Laboratory work is also the primary focus of a three-year-old company in Cordova. Transnetyx has developed a high-throughput genetic screening facility designed to offer research facilities overnight, cost-effective testing. According to Robert Bean at Transnetyx, doctors and researchers prefer not to spend valuable time running lab tests. To meet the needs of what he calls "an overwhelming market," the company has fully automated, IT-driven Class 1000 clean room laboratory facilities, and is three-fourths of the way through Beta trials. Based on a 100 percent accuracy rate on over 500 tests, they expect a commercial launch sometime in June.

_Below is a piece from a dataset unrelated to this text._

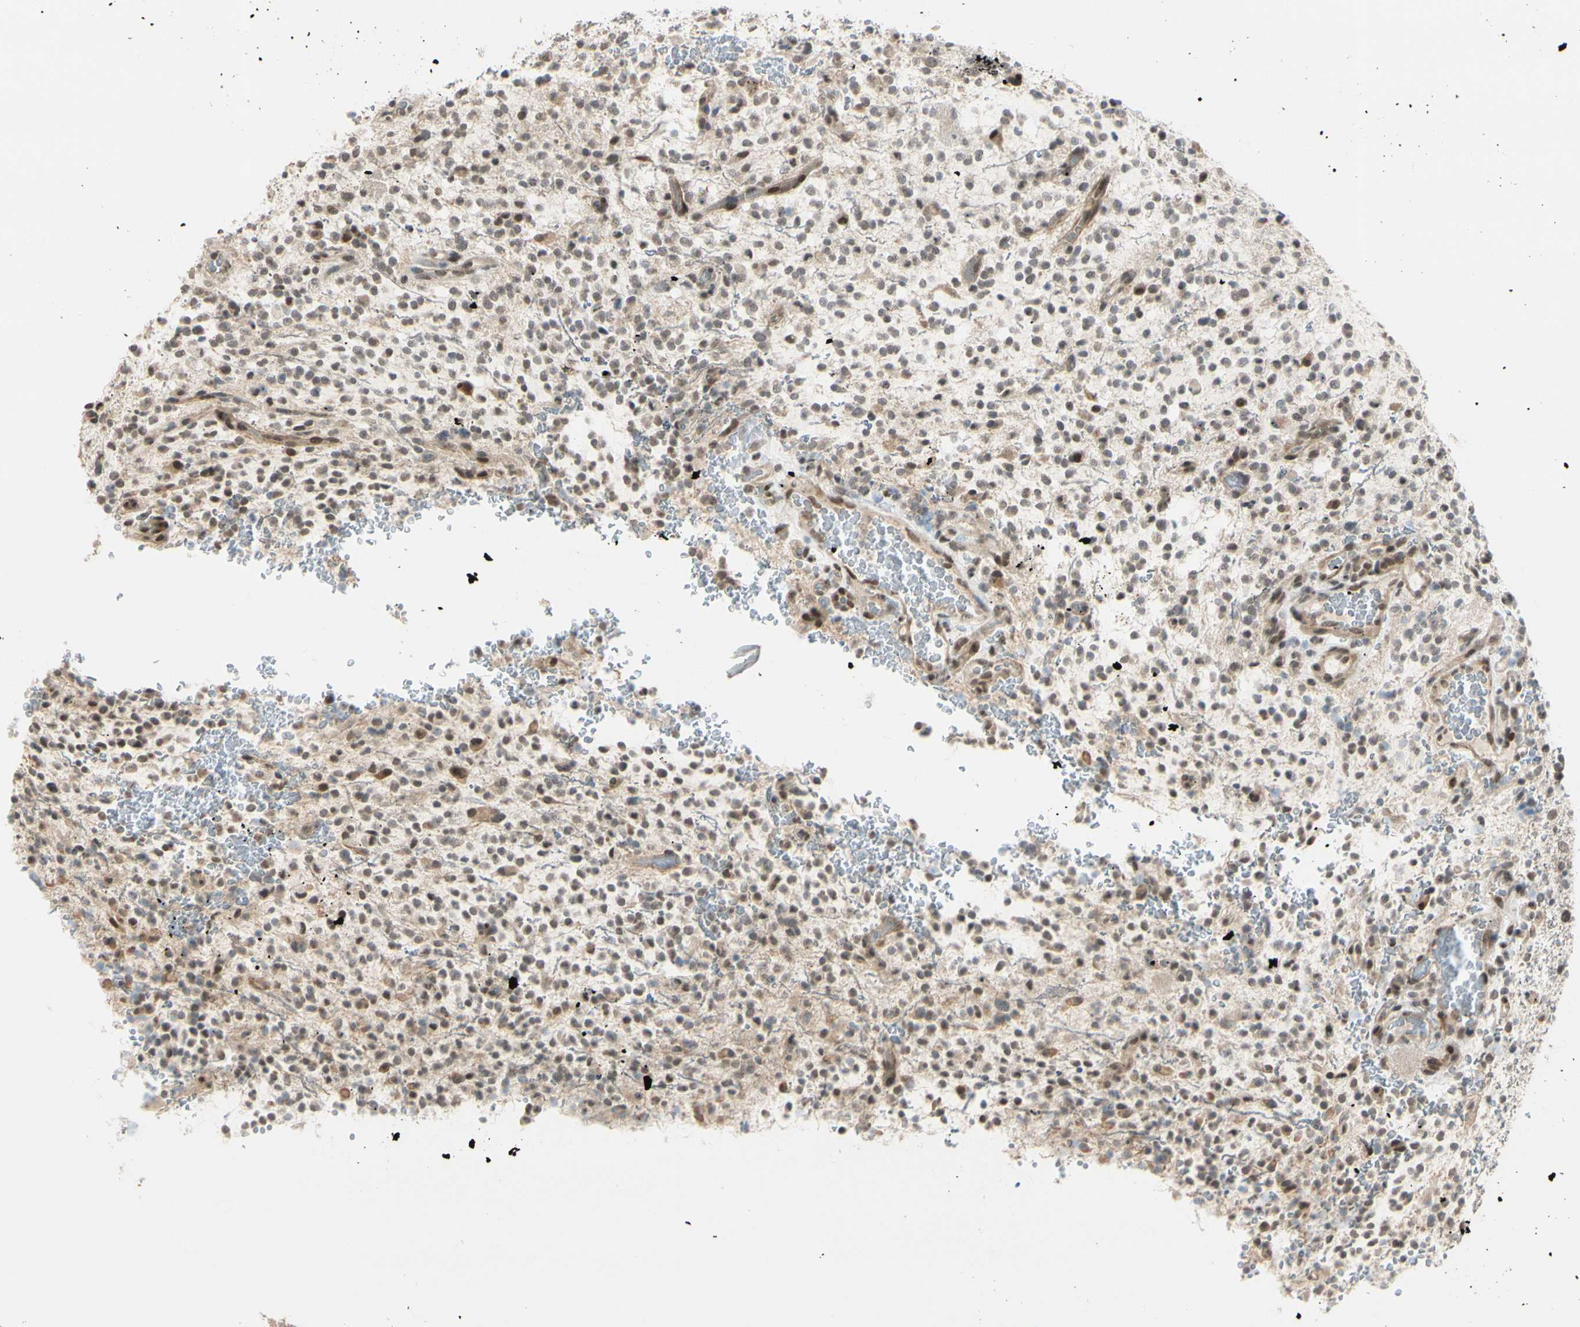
{"staining": {"intensity": "negative", "quantity": "none", "location": "none"}, "tissue": "glioma", "cell_type": "Tumor cells", "image_type": "cancer", "snomed": [{"axis": "morphology", "description": "Glioma, malignant, High grade"}, {"axis": "topography", "description": "Brain"}], "caption": "DAB (3,3'-diaminobenzidine) immunohistochemical staining of malignant glioma (high-grade) shows no significant staining in tumor cells.", "gene": "BRMS1", "patient": {"sex": "male", "age": 48}}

"Of course, some genotyping and tissue culture customers will come from local sources, but our client base is nationwide," explained Bean. "Because of FedEx and our reputation as a distribution center, we can promise immediate, overnight response. As the lab animal research screening customer base expands, we'll be expanding into plant genetics and further into the medical market."

The company currently employs seven people — professionals tapped from local sources — and anticipates adding personnel when they launch their services commercially. One barrier, Robert Bean pointed out, is that the biomedical field is inundated with "new, new, new," equipment and methodologies. Their challenge is to prove how time- and cost-effective their services can be, especially for those with a "we've-always-done-our-lab-work-this-way" mindset.

An important point was also made by Dr. Steve Bares, director of the Memphis Biotech Foundation, about this industry and its potential growth.

"What distinguishes the bioscience industry is that it starts with research … (and) development of unique intellectual property … and ends up as a federally-approved drug, device, procedure or product." These products, he explains, go beyond a growth hormone that reduces healing time or a new device for measuring protein levels in the blood. Such research and development may yield a product that makes a faster-growing seed which provides superior yields, a newly-discovered enzyme that converts rice to ethanol, or cleaner, more efficient products for the manufacturing sector.